In the last couple of months, Glendale City Manager Jim Starbird and City Atty. Scott Howard announced they are retiring. These positions are some of the top management positions in the city.

Since these announcements there has been a lot of public discussion evaluating the performance of these individuals with opinions across the spectrum.

In the case of the city attorney position, the City Council moved quickly to name the city attorney’s chief deputy as his replacement. Recently there have been public comments that the City Council was similarly moving quickly to possibly promote someone from within to replace Starbird.


While on the surface it may seem logical that a City Council would want to name replacements of key personnel quickly so as not to leave a gap in leadership, it’s more important that the right people make it into such critical positions.

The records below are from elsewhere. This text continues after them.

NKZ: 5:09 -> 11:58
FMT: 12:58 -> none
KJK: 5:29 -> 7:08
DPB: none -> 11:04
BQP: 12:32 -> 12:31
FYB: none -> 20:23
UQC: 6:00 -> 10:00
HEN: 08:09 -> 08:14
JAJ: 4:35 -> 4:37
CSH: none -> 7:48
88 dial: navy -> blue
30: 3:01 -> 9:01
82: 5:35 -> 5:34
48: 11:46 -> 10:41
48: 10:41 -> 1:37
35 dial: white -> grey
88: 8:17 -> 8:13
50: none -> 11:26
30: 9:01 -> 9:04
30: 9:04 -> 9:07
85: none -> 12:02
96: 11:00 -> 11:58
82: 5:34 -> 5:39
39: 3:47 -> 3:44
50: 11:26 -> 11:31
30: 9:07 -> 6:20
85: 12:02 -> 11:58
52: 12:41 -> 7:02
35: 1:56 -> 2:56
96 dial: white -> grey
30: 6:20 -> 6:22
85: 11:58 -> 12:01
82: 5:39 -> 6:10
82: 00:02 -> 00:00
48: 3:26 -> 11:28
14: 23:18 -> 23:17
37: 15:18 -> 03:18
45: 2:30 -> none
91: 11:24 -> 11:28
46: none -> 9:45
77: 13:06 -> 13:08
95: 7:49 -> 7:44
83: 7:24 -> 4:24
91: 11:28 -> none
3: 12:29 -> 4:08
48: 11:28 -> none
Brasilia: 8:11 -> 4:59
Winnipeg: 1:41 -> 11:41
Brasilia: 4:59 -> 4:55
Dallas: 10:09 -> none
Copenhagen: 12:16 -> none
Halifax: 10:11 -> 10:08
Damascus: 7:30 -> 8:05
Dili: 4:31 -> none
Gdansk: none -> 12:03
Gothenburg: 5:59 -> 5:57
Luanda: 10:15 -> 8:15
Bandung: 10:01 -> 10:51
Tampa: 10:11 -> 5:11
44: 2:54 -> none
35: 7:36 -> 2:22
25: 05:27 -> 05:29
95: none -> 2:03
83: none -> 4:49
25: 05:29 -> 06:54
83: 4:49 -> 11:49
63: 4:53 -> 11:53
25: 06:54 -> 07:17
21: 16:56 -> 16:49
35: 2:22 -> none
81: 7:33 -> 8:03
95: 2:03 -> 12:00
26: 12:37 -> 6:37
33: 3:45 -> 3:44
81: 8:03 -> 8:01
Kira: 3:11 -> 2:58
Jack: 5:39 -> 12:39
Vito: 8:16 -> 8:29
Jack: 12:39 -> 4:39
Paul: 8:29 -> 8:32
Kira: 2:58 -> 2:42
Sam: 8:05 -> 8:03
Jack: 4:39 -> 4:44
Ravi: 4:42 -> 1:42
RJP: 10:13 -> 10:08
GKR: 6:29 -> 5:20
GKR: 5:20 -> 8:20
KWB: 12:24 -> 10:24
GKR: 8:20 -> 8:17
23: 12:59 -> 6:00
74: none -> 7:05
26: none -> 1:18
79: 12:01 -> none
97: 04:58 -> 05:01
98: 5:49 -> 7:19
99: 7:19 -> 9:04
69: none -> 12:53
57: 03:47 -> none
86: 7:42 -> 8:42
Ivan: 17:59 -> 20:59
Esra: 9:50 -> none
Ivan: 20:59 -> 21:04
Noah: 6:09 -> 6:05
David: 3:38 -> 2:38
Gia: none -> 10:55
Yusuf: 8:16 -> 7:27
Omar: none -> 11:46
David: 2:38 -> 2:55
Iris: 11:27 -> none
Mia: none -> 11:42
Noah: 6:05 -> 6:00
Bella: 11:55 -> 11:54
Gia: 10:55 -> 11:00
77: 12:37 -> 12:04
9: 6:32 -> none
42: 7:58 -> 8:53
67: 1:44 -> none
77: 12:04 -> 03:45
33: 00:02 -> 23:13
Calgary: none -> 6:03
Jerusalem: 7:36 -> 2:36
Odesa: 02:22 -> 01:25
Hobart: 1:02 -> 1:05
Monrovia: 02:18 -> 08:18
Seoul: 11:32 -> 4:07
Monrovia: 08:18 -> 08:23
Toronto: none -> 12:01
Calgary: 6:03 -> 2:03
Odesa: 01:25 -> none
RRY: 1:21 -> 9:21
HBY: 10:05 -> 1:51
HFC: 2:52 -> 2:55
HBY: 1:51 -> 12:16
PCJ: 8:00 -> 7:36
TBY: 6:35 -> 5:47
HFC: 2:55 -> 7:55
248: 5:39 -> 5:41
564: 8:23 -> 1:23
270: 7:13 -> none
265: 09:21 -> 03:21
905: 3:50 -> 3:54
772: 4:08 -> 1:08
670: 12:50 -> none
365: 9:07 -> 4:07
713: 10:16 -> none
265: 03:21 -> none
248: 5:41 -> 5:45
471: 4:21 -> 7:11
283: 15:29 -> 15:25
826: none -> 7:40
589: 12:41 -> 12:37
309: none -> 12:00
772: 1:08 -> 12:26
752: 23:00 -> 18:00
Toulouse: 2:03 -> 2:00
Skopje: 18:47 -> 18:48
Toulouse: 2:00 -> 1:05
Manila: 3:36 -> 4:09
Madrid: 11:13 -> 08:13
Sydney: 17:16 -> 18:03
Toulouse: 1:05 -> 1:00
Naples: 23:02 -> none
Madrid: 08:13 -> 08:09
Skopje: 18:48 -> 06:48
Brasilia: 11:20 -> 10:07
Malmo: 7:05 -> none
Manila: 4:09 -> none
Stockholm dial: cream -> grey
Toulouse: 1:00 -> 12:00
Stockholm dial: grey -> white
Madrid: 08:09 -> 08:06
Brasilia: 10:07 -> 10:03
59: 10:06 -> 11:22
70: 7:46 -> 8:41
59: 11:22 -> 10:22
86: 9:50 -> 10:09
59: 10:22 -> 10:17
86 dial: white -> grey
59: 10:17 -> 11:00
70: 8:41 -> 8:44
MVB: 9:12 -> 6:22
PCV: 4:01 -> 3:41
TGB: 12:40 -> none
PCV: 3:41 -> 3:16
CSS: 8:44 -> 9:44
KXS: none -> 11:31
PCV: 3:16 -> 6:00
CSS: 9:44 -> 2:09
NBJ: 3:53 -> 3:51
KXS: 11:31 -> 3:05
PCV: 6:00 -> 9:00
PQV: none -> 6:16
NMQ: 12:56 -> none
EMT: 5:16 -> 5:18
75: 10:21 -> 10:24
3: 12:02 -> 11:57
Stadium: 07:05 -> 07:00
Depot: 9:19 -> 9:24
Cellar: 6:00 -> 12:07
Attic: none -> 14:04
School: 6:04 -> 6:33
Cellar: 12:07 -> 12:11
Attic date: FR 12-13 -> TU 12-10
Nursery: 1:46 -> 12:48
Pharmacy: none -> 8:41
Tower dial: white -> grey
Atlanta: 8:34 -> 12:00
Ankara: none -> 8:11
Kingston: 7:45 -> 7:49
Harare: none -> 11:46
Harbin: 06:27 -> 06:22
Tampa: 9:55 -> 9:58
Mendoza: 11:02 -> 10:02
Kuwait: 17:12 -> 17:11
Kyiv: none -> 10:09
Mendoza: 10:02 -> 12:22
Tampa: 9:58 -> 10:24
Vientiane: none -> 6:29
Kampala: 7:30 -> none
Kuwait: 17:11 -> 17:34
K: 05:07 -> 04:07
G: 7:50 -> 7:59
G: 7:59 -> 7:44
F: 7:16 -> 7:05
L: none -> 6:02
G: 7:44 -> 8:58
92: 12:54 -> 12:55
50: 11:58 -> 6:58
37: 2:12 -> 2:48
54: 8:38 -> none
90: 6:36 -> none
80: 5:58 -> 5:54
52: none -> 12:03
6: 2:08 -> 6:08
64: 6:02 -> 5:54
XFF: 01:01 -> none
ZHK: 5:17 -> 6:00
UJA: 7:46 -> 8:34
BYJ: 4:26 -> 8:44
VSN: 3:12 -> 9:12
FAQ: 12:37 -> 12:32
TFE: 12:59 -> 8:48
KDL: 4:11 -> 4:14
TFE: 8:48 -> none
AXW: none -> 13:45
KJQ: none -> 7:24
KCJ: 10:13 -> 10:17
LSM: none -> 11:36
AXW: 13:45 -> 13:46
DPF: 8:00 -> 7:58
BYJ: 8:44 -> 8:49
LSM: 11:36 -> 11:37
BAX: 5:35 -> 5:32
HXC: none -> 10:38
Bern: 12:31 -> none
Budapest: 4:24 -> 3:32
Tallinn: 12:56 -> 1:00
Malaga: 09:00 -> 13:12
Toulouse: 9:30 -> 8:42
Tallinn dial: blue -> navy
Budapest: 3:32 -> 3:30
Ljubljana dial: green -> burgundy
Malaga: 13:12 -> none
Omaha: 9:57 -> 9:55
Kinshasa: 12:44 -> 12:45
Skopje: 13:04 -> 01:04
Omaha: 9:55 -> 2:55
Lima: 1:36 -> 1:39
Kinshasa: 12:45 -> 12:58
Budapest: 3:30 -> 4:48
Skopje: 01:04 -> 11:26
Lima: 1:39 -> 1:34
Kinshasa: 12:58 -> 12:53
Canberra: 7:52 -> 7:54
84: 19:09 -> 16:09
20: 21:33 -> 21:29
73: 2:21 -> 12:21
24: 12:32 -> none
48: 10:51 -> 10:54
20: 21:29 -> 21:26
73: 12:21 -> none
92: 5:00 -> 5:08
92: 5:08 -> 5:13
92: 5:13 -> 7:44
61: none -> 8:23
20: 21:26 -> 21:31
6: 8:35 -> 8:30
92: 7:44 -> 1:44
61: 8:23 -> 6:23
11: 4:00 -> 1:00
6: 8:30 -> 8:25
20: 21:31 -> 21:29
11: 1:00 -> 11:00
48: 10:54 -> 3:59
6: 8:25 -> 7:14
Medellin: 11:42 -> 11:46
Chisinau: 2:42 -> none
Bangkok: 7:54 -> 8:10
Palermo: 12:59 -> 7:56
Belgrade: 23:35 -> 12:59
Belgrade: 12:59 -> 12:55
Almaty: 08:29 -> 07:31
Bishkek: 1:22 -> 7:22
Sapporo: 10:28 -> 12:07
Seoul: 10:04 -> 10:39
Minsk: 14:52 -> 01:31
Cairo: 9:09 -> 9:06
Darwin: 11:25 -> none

The city manager is the chief executive officer of the city, leading approximately 1,200 employees and an overall budget exceeding $800 million. In the private sector, a company this size would conduct a search for the best possible CEO who has the experience to lead the company successfully.

The board of directors of public companies also usually treat such moments as opportunities to take a fresh look at what direction the company needs to go and the culture that needs to be instilled in the next chapter of the organization’s history.

It puzzles me that Glendale’s equivalent of a board of directors, the City Council, would not treat this issue with the same sensitivity and an eye toward the city’s future. I’ll leave it to others to dissect the past performance of the current individuals in these positions. As a citizen, I’m more interested in the process our elected leaders employ in determining the most qualified individuals for positions that play a key role in our collective future.

In the case of the city manager, a search process must take the time to determine the selection criteria for the candidate we need. The process must be fair, consider internal and external candidates, invite the participation of public stakeholders and, above all, be transparent.

Sometimes there may be qualified successors within an organization, but that should not prevent an objective search process that ensures we’re getting the best candidate. This way, even if we do choose an internal candidate, we know they are the best.